# GDA algae solution



## JL15219 (Nov 10, 2008)

Tom do the BN plecos need to be younger/smaller in order for them to eat the GDA? I currently have two but they are over 5 years old. I have an all ready pretty much overstocked African Cichlid tank....seems like adding 10-12 more plecos might cause something to go wrong. hmmm


----------



## plantbrain (Dec 15, 2003)

JL15219 said:


> Tom do the BN plecos need to be younger/smaller in order for them to eat the GDA? I currently have two but they are over 5 years old. I have an all ready pretty much overstocked African Cichlid tank....seems like adding 10-12 more plecos might cause something to go wrong. hmmm


Well, you move and rotate them to other tanks or sell them at the local clubs, takes a few months/years, and they tend to sell well or breed easily, so you can end up with a never ending supply if you want to breed and raise the fry.

I think the smaller young ones are useful and after a good while, I think you might be able to remove them without the GDA coming back also. Have not tried it, but if after a year or so, seems the algae will have given up by then.


----------



## happi (Dec 18, 2009)

*Tom *

glad you posted this, we will see if anyone else had the experience with these plecos on GDA. my question is will the GDA return if we remove the Pleco?


----------



## ChadRamsey (Nov 3, 2011)

i foresee an explosion in BN pleco sales in the near future!

wish i could buy stock in them. :icon_cool


----------



## happi (Dec 18, 2009)

i bought 14 of them for $3 each and lets see if they will make any difference.


----------



## frrok (May 22, 2011)

What's the minimum tank size? Are they good for nanos?


----------



## plantbrain (Dec 15, 2003)

happi said:


> *Tom *
> 
> glad you posted this, we will see if anyone else had the experience with these plecos on GDA. my question is will the GDA return if we remove the Pleco?


Good question.

I can do that.
They seem effective at removal, so if I get algae again(and I know I shall), not an issue.


----------



## plantbrain (Dec 15, 2003)

ChadRamsey said:


> i foresee an explosion in BN pleco sales in the near future!
> 
> wish i could buy stock in them. :icon_cool


You can breed them.:icon_wink The client's tank was clean again even at the high high light values.

Seems that other plecos might do the job well also if you have enough of them.
Sturisoma, horde of otto's perhaps, Gold nuggets, but for the bang for the $, the Bushy nose seem pretty good.


----------



## plantbrain (Dec 15, 2003)

frrok said:


> What's the minimum tank size? Are they good for nanos?


I think the min size has to do with the GDA issue, I've rarely seen it in a nano.

20-400 Gallon tanks, yes.

I suppose 3 ought to fix a 10 gallon.
So maybe a 3-4 gallon till they out grow it after a few months, year etc.


----------



## frrok (May 22, 2011)

plantbrain said:


> I think the min size has to do with the GDA issue, I've rarely seen it in a nano.
> 
> 20-400 Gallon tanks, yes.
> 
> ...


Can I get one for a mini-m. I have a really bad outbreak of GDA and BGA! (From a failed dry-start)


----------



## Kate6790 (May 30, 2013)

I have a question about the bushy nose pleco. I was told that they become territorial once they reach a certain age/size, is this true?

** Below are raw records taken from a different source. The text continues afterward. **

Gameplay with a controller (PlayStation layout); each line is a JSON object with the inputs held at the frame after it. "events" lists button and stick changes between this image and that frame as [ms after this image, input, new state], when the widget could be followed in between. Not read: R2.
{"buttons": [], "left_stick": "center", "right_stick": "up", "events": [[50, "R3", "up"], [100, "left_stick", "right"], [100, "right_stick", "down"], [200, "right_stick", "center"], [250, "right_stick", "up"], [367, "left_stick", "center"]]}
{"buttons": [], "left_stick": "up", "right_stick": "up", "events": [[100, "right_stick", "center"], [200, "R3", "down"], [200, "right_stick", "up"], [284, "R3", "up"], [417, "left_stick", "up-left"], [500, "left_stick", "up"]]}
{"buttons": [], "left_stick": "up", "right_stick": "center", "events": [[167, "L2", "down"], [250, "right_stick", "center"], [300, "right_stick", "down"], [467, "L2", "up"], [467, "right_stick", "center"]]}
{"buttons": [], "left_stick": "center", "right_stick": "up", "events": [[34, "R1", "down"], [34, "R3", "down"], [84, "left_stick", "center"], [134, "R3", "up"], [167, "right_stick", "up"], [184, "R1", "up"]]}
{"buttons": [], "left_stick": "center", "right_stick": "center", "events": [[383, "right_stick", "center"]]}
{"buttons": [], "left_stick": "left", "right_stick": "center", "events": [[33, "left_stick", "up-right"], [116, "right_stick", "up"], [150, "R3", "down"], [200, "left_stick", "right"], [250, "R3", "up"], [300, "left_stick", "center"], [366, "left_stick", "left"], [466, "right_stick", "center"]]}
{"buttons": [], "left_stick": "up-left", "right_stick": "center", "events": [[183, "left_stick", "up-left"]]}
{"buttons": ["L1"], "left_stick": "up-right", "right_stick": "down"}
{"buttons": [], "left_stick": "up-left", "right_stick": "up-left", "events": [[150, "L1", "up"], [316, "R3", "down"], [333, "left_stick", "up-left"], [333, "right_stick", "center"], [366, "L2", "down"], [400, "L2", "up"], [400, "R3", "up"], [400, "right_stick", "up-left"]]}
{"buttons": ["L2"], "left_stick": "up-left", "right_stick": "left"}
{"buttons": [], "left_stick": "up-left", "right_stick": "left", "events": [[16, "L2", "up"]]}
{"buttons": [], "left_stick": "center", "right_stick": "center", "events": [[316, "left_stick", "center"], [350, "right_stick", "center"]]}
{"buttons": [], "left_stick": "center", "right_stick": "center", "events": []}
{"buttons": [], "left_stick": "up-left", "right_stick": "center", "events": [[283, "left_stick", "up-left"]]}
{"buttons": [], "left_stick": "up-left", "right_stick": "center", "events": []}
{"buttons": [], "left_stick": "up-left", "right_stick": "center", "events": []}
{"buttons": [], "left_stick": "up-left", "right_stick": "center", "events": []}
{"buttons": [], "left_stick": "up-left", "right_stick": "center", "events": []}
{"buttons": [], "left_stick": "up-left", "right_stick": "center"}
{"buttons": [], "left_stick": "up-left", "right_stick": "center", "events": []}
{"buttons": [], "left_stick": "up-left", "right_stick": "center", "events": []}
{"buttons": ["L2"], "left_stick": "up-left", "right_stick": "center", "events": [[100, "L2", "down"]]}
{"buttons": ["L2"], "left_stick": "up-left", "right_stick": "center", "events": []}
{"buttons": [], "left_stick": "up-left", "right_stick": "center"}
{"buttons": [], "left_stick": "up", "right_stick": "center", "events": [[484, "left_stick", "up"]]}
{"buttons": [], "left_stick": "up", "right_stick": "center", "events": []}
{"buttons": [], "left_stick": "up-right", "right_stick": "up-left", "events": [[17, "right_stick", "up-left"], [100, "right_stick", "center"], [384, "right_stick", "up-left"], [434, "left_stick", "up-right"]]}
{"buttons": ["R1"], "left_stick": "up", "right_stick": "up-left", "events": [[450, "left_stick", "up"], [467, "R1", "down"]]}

I have a 55 gallon that im struggling with algea and would love to add some of these guys. I have a single albino pleco right now but was planning on moving it to my new 20 gallon.


----------



## Jahn (Apr 26, 2013)

Ayep. I used to give my albino BN pleco an algae wafer once every two days. Had a bit of an algae buildup on my glass, bought a magwipe thing to clean the glass...but then hold on, how about just not feeding the pleco? No more algae wafer, and now at night the pleco furiously wipes a 20 gallon high tank clean of algae off the glass...and leaves...and petrified wood...and tank decorations, haha! Absolutely clean other than some tough bits of isolated BBA here and there which I take care of, and isn't in outbreak mode. That magwipe thing was a waste of cash, hah. It's been 2 weeks now, the pleco still seems happy, and the tank is super clean.


----------



## samee (Oct 14, 2011)

Just to confirm, bushy nose or other plecos dont touch green spot algae and blue green right?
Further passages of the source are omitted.